Legal Updates for August 2023

Beyond the Singapore Convention: Lawsuit for Settlement Deed as a Way to Enforce Cross-Border Settlement Agreement in Indonesia

In an increasingly interconnected global landscape, the intricacies of cross-border disputes have underscored the need for effective resolution mechanisms. Among these mechanisms, international mediation has emerged as one of the avenues for achieving consensus in cross-border cases. However, many businesses still hesitate in choosing international mediation due to the differing practices on enforcement of mediated settlement agreements.

To respond to this pressing need, the Singapore Convention on Mediation (“Singapore Convention”) was conceived in 2019 as a solution to address the enforcement gap concerning mediated settlements across international borders. Its objectives centre around streamlining and standardising the recognition and enforcement of mediated agreements. By doing so, the Singapore Convention offers a systematic, cost-effective, and expeditious alternative to litigation.

With respect to Indonesia, it has not ratified the Singapore Convention. Nonetheless, Indonesia has two legislative frameworks governing mediation: Law No. 30 of 1999 on Arbitration and Alternative Dispute Resolution ("Law 30"), which pertains to mediations stemming from alternative dispute resolution, and Supreme Court Regulation No. 1 of 2016 ("Regulation"), governing mediations emerging from court proceedings.

This writing will discuss how foreign businesses are increasingly turning to filing lawsuits for settlement deeds under the Regulation as a way to enforce their settlement agreements in Indonesia. It underscores the evolving landscape of cross-border dispute resolution in a nation grappling with the complexities of international mediation amidst the absence of direct adherence to the Singapore Convention.

Latest Developments in the Indonesian Crypto Market: Indonesian Crypto Ecosystem Comes Full Circle

In July 2023, the Indonesian crypto market finally came full circle when the current Indonesian crypto regulator (the Commodity Futures Trading Regulatory Agency or Badan Pengawas Perdagangan Berjangka Komoditi (Bappebti) approved PT Bursa Komoditi Nusantara to run the crypto asset bourse.

A Detailed Look at Indonesia’s Electronic Summons

The global legal landscape is continually evolving, and we have seen how technological advancements have revolutionised the way the legal system operates. In this context, the introduction of the electronic court ("e-Court") proceedings has garnered significant attention and has been dubbed a breakthrough in the Indonesian legal system. This client update explores the implementation of electronic summons (often called e-summons), highlighting its impact on the conventional summons system, the emergence of e-Court, the intricacies of e-summons, and concludes with recommendations.

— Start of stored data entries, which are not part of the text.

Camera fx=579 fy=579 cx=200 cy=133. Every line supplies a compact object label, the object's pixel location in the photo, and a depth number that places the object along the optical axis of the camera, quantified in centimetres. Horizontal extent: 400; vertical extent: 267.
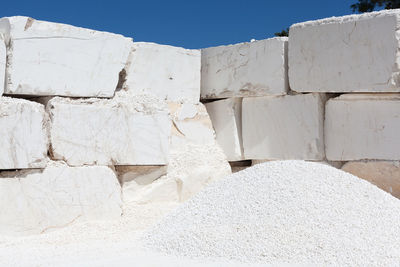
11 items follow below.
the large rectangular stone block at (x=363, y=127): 445
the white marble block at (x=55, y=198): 403
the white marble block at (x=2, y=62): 412
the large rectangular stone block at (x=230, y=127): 534
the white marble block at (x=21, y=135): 399
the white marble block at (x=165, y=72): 496
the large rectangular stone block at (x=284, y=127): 483
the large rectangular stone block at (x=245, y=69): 500
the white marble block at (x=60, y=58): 418
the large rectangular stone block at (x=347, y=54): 438
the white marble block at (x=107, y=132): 430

Indonesia Requires Exporters to Retain 30% of Their Earnings from Export of Natural Resources Domestically

Starting from 1 August 2023, exporters of natural resources products, namely those generated from mining, plantation, forestry, and fishery businesses, must place at least 30% of the proceeds generated by them from the export of natural resources products (these proceeds are referred to as DHE SDA or Devisa Hasil Ekspor dari Barang Ekspor Sumber Daya Alam) in the country’s financial system. This requirement is introduced under Government Regulation No. 36 of 2023 on Export Proceeds from Natural Resources Business Activities, Management, and/or Processing ("Regulation").

Despite Indonesia seeing an increased growth of the export of natural resources products, this growth has not been accompanied by a growth in DHE (devisa hasil ekspor or foreign exchange proceeds from export). This is because exporters often choose to keep their DHE offshore, citing a more competitive interest rate and convenience in operation as their reasons in doing so. As a result, Indonesia’s rapid growth in exports is not reflected with proportional growth of DHE placed in domestic storages which may adversely affect the nation’s profitability.

Regional Competition Bites Q2 2023

The Regional Competition Bites Q2 2023 - we here share various legislative and regulatory developments across Southeast Asia. Numerous developments have occurred on the merger front in a number of countries, as well as on the behavioural and investigation side.

On merger control, Cambodia has issued various new regulations which sets out applicable penalties for violating the Law on Competition and also introduces a post-merger notification regime. This follows Cambodia’s recent establishment of its merger control framework, which will come into effect in Cambodia in September 2023.The Philippines has also issued non-horizontal merger review guidelines, with draft guidelines in progress for the motu proprio review of mergers in digital markets. Thailand has issued fines against real estate developers for the late filing of merger notifications.

Mergers aside, the Indonesia Competition Commission has introduced a series of new guidelines on bid-rigging, relevant market definition, and assessment of negative impact, and a Checklist of Competition policies for the government to ensure that its policies align with fair business competition principles. Vietnam is also reviewing its draft Consumer Protection Law and has approved a plan that aims to strengthen anti-counterfeiting measures and protect consumers in online transactions.

In Singapore, sustainability remains a focus, and the regulator has just launched a public consultation on proposed guidance for evaluating environmental sustainability collaborations among competitors soon.